Janet's thread

A weblog, mostly about knitting but other topics appear

Christmas Reading December 27, 2009

  Lillian Beckwith is one of my favourite authors.  When we were up in Bangor Northern Ireland earlier in December I was browsing in a 2nd hand bookshop and came across this one by her.  It was  first published in 1986.  I didn’trecognize the title or the cover.  I suspected that I had read it before but I decided that even if I had, it was worth reading again.  And sure enough it was.  Lillian Beckwith is better known for some of her other books about life in the Hebrides.  More famous ones include The Hills is Lonely and The Sea for Breakfast.  In the front of the book there is a small list of phrases in the Scottish form of the native languages of the British Isles.  These phrases are similar to Irish Gaeilge.  To quote Wikipedia, there are  “three Goidelic languages (Irish, Scottish Gaelic, and Manx)”.

 

As the sun shone in to our conservatory I took great pleasure in reading another Haruki Murakami book, After Dark.  This was a splendid book, possibly my favourite so far.

 Haruki Murakami – After Dark

Shortly before Christmas our Book Group met and we had a quiz.  There were a possible 26 points, I think.  My winner got a score of 17.  I think I came dismally last with a score of 6.  This was very bad – usually I like quizzes.  The only consolation to me was that I might have tied with the quizmaster’s wife, who also would normally do very well on her husband’s quizzes.  I was really envious when I saw the prize for the winner.  A book authored by the quizmaster himself and just published.      The Irish Post Box by Stephen Ferguson.   Over the past few months I have been taking pictures of post boxes and wondering about their history – here was just the book for me.  Stephen very kindly sent me one for Christmas.  In another entry I’ll show you some of my pictures of post boxes and tell you some of the history as gleaned from Stephen’s book

   

 

The Winter Solstice Is Approaching December 20, 2009

The Winter Solstice is drawing near.

  photo from this source.

This year, according to my source, the winter will officially occur in Dublin at 15:47 , 5:47 p.m., tomorrow December 21.  Correspondingly, it will be 9:47 a.m. on the west coast of America, 8 hours behind us here in Dublin.  There is a really interesting website showing photos and explaining the winter solstice at Newgrange, a world famous prehistoric site in Ireland.  Around the time of the winter solstice the rising sun shines into the inner chamber for 5 or 6 mornings.  Some of the photos shown of the 2005 solstice were taken by Anne-Marie Moroney, a weaving friend of mine.

Anne-Marie is also a photographer and author interested in archaeological and mystic phenomena.  Anne-Marie and a poet  friend, Susan Connelly, produced a book about some of the holy wells in Ireland.  She used not only her own photographs but also some of her textiles as illustrations.  I would like to tell you more, but that will have to wait for another day.  My copy of the book is currently in a container on the SS Rotterdam Express, approaching the Panama Canal, en route to Seattle.

I have a diary called Murakami Diary 2009.  Haruki Murakami is Japanese by birth and his books have been translated into many languages.  According to the Diary, the Winter Solstice in Japan is called Toji.  And looking up Toji I found the following:

Japan:  Tou Ji or To Ji (literally means winter solstice)

A few weeks (about 15 days) starting around 22nd of December is called Toji [or Tou Ji : Winter Solstice].

When solar celestial longitude gets 270 degrees, the most south, the solar height becomes lowest in the year in Northern Hemisphere.
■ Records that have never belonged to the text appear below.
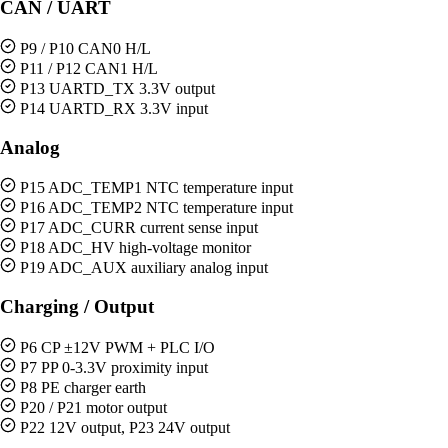
CAN / UART
P9 / P10 CAN0 H/L
P11 / P12 CAN1 H/L
P13 UARTD_TX 3.3V output
P14 UARTD_RX 3.3V input
Analog
P15 ADC_TEMP1 NTC temperature input
P16 ADC_TEMP2 NTC temperature input
P17 ADC_CURR current sense input
P18 ADC_HV high-voltage monitor
P19 ADC_AUX auxiliary analog input
Charging / Output
P6 CP ±12V PWM + PLC I/O
P7 PP 0-3.3V proximity input
P8 PE charger earth
P20 / P21 motor output
P22 12V output, P23 24V output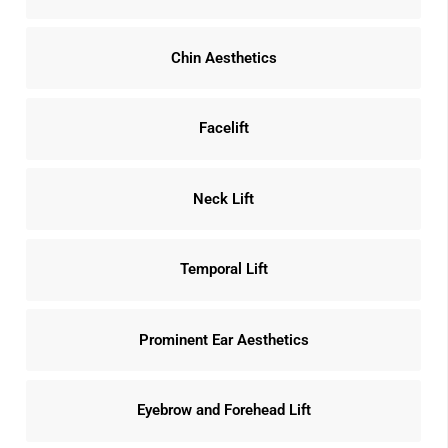
Chin Aesthetics
Facelift
Neck Lift
Temporal Lift
Prominent Ear Aesthetics
Eyebrow and Forehead Lift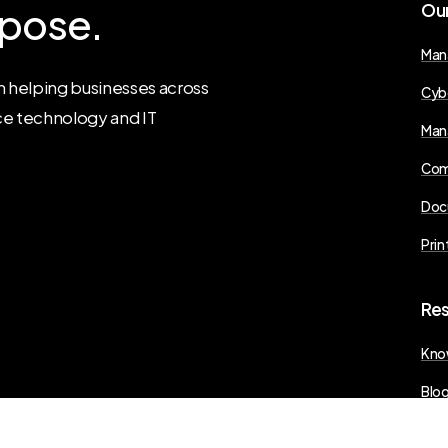
pose.
Ou
Man
 helping businesses across
Cyb
ce technology and IT
Man
Com
Doc
Prin
Re
Kno
Blo
Pres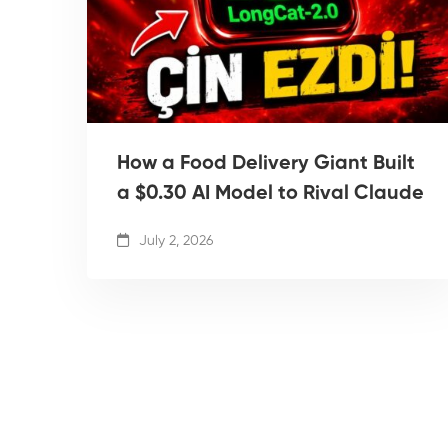
How a Food Delivery Giant Built
a $0.30 AI Model to Rival Claude
July 2, 2026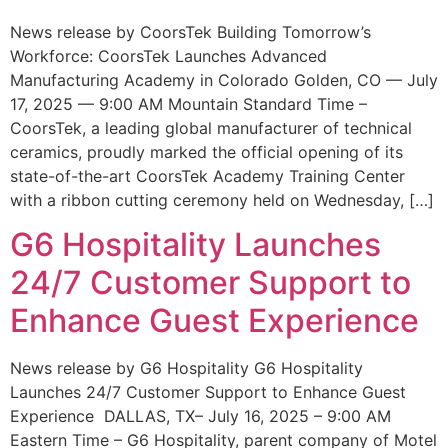
News release by CoorsTek Building Tomorrow’s
Workforce: CoorsTek Launches Advanced
Manufacturing Academy in Colorado Golden, CO — July
17, 2025 — 9:00 AM Mountain Standard Time –
CoorsTek, a leading global manufacturer of technical
ceramics, proudly marked the official opening of its
state-of-the-art CoorsTek Academy Training Center
with a ribbon cutting ceremony held on Wednesday, […]
G6 Hospitality Launches
24/7 Customer Support to
Enhance Guest Experience
News release by G6 Hospitality G6 Hospitality
Launches 24/7 Customer Support to Enhance Guest
Experience DALLAS, TX– July 16, 2025 – 9:00 AM
Eastern Time – G6 Hospitality, parent company of Motel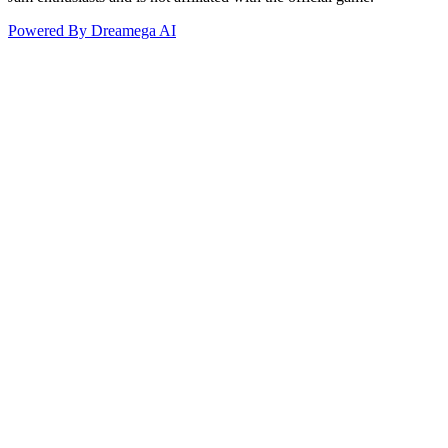
Powered By Dreamega AI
Therefore, the daytime is shortest in the year and cold increase severity. In Japanese custom, we eat “Japanese Pumpkin” and Konnyaku (devil’s tongue) to pray for luck of money. Also, we take Yuzuburo (citron bath) to pray for health and fortune. From ancient times, there are many festivals held in all around the world to celebrate Toji (Winter Solstice), when sun approaches most in Northern Hemisphere. The festival of Christmas, which is originated in Europe is related to Toji this strongly.

Source:  http://www.b-zenjapan.com/nihon/12shiwasu.phtml

Winter solstice in Latin     sol=sun in      stice=stand still

 

A Favourite Author August 20, 2009

Filed under: Authors,Book Reviews,Books,Haruki Murakami — Janet @ 7:00 pm

Haruki Murakami – a Japanese writer who is one of my favourite authors.

Haruki Murakam The Wild Sheep Chase  A Wild Sheep Chase by Haruki Murakami – this is the book I chose for the July meeting of our Book Group.   When I told the Group of my choice it was the book I was reading at the time, possibly in May.   One approaches the problem of choosing a book for the Book Group with fear and trepidation, just hoping one won’t be condemned for choosing a book that nobody else likes.  Upon hearing my choice one of the other members exclaimed “Oh, I like that author”.  So I thought I was on to a good thing.  Not so though, when it came to the evening of the discussion.  I was told that I had a reputation for choosing quirky books and that I had not disappointed the Group in this respect this time.  In fact, some of the Group didn’t like the book at all, if they read it.  And others didn’t even try to read it, having heard how difficult it was.  By the time the Group met to discuss it I had forgotten some of the intricacies of the story.  But……the more discerning of the members, may I say, stuck with it and analyzed the book in depth –  in more depth in fact than I had exercised in reading it.   The discussion brought out a number of things and ways of interpreting the characters and the events that I had not thought of.  That just added to my enjoyment.  I love his books and have read quite a few of them, including Kafka on the Shore, Norwegian Wood, Dance Dance Dance, South of the Border West of the Sun, The Wind-Up Bird Chronicle, and What I Think About When I Think About Running.  In fact, the last book in the list was the first one I read by him.  Quite intriguing.  I went on to read the others, each one slightly different.

One of my sons is very keen on this author and so is a son of another Book Group member.  So I was heartened by that also.  Could we say that my choice of A Wild Sheep Chase separated the sheep from the goats?